Fifty years from now… I’ve alluded to the above graph before, but it’s significant enough, I reckon, to reproduce in full. This is the main graph from the Office for Budget Responsibility’s Fiscal sustainability report. It shows their expectations for the national debt not just for the next five years, as we’re used to, but for each year until 2065.
…we’ll still be in debt… Don’t be taken in by the graceful curve of the line. It’s actually pretty brutal. According to the OBR, the debt, as a proportion of our economy, will reduce from its current level of 80.8 per cent to a low of 54.1 per cent in 2032-33. (Which is still higher than it was in those carefree days before the financial crisis.) But, after that, the demands of an ageing population have it rising again until it surpasses the current level in 2060-61 and reaches 87.4 per cent in 2064-65. Debt is as much a concern of the future as it is of the present.
…perhaps. Or will it be?
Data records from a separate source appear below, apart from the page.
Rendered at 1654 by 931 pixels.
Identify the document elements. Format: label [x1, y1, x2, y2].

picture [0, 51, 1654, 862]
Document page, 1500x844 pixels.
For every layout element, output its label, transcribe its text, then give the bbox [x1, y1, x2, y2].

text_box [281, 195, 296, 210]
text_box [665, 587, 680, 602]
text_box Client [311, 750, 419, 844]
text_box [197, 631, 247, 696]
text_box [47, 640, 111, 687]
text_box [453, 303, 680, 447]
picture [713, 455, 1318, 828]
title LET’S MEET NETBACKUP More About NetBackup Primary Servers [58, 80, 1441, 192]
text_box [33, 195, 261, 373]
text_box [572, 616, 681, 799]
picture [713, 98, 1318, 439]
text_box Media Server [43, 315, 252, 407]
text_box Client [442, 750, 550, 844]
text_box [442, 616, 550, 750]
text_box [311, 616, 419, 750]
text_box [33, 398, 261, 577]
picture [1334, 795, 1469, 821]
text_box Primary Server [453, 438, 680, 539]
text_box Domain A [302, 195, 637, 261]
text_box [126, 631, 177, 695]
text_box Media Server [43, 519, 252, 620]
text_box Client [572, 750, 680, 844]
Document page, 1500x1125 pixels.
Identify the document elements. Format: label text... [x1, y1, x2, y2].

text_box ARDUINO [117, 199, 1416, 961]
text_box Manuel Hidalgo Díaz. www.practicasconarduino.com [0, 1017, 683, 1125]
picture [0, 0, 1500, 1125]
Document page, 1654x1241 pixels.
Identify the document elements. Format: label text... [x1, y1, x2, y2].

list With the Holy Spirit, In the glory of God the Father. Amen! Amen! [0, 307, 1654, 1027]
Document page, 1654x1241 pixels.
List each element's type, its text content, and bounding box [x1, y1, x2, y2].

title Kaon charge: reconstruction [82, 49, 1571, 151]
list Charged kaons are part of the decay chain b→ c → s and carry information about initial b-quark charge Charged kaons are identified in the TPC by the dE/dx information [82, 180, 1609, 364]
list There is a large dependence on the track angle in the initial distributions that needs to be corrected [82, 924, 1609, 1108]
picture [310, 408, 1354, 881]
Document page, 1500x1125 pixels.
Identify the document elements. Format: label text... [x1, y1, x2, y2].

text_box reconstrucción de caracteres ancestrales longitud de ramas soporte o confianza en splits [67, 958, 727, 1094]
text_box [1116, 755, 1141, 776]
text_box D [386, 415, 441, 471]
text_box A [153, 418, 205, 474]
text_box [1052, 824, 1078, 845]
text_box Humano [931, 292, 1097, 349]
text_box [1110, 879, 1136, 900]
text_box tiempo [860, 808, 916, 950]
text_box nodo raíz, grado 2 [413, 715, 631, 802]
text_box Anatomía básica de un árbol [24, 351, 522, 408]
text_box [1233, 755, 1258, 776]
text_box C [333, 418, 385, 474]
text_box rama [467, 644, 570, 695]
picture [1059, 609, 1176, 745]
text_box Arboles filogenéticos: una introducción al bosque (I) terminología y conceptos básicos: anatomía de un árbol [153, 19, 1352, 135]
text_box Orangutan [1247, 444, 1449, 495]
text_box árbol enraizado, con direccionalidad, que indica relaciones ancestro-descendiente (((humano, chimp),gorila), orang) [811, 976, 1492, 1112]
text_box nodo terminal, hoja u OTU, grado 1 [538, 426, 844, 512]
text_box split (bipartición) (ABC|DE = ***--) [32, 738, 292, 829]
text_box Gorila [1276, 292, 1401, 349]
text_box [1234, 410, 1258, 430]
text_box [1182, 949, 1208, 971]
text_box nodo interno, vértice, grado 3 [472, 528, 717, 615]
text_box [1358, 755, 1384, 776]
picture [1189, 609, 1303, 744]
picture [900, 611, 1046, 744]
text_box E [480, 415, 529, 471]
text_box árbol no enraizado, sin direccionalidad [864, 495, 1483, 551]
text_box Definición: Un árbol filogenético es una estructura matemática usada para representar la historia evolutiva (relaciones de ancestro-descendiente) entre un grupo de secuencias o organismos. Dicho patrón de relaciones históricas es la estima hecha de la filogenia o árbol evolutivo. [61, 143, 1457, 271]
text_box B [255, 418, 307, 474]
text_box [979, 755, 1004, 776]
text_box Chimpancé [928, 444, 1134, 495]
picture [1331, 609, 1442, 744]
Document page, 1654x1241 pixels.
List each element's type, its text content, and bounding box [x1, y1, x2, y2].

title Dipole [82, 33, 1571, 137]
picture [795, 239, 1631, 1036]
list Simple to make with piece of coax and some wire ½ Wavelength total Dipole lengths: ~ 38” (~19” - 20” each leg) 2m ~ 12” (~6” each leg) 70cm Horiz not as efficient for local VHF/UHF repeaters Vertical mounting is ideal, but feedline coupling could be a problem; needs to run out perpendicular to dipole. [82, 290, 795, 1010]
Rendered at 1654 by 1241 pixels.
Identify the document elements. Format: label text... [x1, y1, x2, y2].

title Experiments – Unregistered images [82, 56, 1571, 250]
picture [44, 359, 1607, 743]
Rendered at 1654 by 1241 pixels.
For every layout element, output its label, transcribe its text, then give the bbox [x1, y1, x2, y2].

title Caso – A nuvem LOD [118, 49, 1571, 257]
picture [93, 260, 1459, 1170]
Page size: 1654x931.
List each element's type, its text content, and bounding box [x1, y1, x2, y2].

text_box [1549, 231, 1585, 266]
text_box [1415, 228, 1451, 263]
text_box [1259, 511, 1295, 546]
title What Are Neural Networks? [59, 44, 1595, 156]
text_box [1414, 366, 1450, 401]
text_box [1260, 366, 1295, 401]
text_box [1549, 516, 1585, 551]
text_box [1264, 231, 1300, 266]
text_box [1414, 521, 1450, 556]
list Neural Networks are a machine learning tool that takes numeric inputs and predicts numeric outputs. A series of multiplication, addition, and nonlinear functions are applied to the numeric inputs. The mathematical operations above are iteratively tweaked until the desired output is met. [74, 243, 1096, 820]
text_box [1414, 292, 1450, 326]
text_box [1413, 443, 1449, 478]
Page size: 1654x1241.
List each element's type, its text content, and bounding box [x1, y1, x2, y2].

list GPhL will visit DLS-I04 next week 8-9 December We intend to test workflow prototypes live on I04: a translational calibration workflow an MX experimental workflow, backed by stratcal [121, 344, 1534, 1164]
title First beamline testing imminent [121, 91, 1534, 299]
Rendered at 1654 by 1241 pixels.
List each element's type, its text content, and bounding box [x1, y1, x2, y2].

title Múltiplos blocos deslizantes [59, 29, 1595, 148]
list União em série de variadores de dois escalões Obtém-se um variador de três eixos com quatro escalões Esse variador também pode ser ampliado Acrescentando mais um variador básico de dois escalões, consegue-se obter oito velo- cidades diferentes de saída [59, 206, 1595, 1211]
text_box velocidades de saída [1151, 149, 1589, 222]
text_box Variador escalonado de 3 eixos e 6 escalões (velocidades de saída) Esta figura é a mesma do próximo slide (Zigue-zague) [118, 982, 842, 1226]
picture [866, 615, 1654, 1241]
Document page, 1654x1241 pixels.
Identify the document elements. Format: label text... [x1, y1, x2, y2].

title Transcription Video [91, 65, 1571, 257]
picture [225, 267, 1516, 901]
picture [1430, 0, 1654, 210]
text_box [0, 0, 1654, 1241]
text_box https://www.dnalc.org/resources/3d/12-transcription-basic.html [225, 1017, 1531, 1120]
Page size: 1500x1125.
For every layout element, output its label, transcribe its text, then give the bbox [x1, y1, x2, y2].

There’s something kind of meaningless about gazing so far into the unknown and unknowable. The OBR was a full 13.4 percentage points out when it first forecast today’s debt in June 2010 – what chance does it have for 50 years hence? As they warn at the start of their report, “the long-term figures presented here should be seen as illustrative projections, not precise forecasts.”
From meaningless to meaningful. Yet the graph’s existence is meaningful in itself. Here is the Government’s own forecaster going beyond its immediate purview to warn of fiscal strains and ever-rising debt. Many others do this too, but few carry the weight of the OBR. Their account becomes the official one.
A happy constraint. This is part of the reason why, as I’ve explained before, the OBR is so important. In the past, governments would gerrymander their Budget figures so that they were as flattering as possible. Now they can’t. They have an independent organisation doing the working for them, and shouting when the results don’t look great – whether in the short term or the long. That’s quite a constraint on politicians’ largesse. The OBR could turn out to be one of George Osborne’s best innovations.